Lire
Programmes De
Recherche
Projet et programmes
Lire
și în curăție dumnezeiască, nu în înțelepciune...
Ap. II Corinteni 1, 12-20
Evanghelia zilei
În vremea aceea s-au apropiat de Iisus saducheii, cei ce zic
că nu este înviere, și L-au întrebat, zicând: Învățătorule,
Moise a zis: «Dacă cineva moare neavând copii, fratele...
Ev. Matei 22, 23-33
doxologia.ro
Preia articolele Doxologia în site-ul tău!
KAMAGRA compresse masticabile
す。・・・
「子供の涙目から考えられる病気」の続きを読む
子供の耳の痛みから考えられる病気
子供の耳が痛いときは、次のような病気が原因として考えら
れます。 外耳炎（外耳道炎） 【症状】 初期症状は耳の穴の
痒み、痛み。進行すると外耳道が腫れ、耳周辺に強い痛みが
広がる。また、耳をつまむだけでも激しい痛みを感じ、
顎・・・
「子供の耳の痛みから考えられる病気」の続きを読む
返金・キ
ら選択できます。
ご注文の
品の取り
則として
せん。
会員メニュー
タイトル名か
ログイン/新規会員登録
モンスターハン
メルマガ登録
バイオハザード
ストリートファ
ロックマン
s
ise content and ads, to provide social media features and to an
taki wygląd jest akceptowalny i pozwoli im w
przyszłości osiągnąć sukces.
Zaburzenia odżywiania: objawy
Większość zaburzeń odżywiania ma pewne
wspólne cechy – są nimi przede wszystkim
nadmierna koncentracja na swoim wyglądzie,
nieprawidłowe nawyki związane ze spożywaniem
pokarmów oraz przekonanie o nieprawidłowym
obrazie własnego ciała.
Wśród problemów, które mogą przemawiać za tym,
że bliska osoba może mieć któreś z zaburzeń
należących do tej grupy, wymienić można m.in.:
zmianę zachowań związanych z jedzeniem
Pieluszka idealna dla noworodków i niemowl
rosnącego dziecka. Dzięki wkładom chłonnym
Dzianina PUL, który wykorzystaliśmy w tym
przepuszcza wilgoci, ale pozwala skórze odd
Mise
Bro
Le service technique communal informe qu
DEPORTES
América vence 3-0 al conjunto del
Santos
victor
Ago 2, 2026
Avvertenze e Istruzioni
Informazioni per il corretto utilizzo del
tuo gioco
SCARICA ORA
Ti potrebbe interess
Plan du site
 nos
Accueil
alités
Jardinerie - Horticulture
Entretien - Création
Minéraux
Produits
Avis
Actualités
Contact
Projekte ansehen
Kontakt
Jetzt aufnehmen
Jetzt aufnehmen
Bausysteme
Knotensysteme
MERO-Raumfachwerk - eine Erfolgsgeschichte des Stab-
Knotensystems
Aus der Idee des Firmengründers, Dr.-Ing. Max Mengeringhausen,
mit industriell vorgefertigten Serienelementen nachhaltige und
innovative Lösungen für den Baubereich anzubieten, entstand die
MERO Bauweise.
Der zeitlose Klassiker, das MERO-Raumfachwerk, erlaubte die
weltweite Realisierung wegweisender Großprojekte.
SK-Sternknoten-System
■ ■ ■ ■ ■
All of the lines above need to be given again exactly.

» Exercise result
Lire
Programmes De
Recherche
Projet et programmes
Lire
și în curăție dumnezeiască, nu în înțelepciune...
Ap. II Corinteni 1, 12-20
Evanghelia zilei
În vremea aceea s-au apropiat de Iisus saducheii, cei ce zic
că nu este înviere, și L-au întrebat, zicând: Învățătorule,
Moise a zis: «Dacă cineva moare neavând copii, fratele...
Ev. Matei 22, 23-33
doxologia.ro
Preia articolele Doxologia în site-ul tău!
KAMAGRA compresse masticabile
す。・・・
「子供の涙目から考えられる病気」の続きを読む
子供の耳の痛みから考えられる病気
子供の耳が痛いときは、次のような病気が原因として考えら
れます。 外耳炎（外耳道炎） 【症状】 初期症状は耳の穴の
痒み、痛み。進行すると外耳道が腫れ、耳周辺に強い痛みが
広がる。また、耳をつまむだけでも激しい痛みを感じ、
顎・・・
「子供の耳の痛みから考えられる病気」の続きを読む
返金・キ
ら選択できます。
ご注文の
品の取り
則として
せん。
会員メニュー
タイトル名か
ログイン/新規会員登録
モンスターハン
メルマガ登録
バイオハザード
ストリートファ
ロックマン
s
ise content and ads, to provide social media features and to an
taki wygląd jest akceptowalny i pozwoli im w
przyszłości osiągnąć sukces.
Zaburzenia odżywiania: objawy
Większość zaburzeń odżywiania ma pewne
wspólne cechy – są nimi przede wszystkim
nadmierna koncentracja na swoim wyglądzie,
nieprawidłowe nawyki związane ze spożywaniem
pokarmów oraz przekonanie o nieprawidłowym
obrazie własnego ciała.
Wśród problemów, które mogą przemawiać za tym,
że bliska osoba może mieć któreś z zaburzeń
należących do tej grupy, wymienić można m.in.:
zmianę zachowań związanych z jedzeniem
Pieluszka idealna dla noworodków i niemowl
rosnącego dziecka. Dzięki wkładom chłonnym
Dzianina PUL, który wykorzystaliśmy w tym
przepuszcza wilgoci, ale pozwala skórze odd
Mise
Bro
Le service technique communal informe qu
DEPORTES
América vence 3-0 al conjunto del
Santos
victor
Ago 2, 2026
Avvertenze e Istruzioni
Informazioni per il corretto utilizzo del
tuo gioco
SCARICA ORA
Ti potrebbe interess
Plan du site
 nos
Accueil
alités
Jardinerie - Horticulture
Entretien - Création
Minéraux
Produits
Avis
Actualités
Contact
Projekte ansehen
Kontakt
Jetzt aufnehmen
Jetzt aufnehmen
Bausysteme
Knotensysteme
MERO-Raumfachwerk - eine Erfolgsgeschichte des Stab-
Knotensystems
Aus der Idee des Firmengründers, Dr.-Ing. Max Mengeringhausen,
mit industriell vorgefertigten Serienelementen nachhaltige und
innovative Lösungen für den Baubereich anzubieten, entstand die
MERO Bauweise.
Der zeitlose Klassiker, das MERO-Raumfachwerk, erlaubte die
weltweite Realisierung wegweisender Großprojekte.
SK-Sternknoten-System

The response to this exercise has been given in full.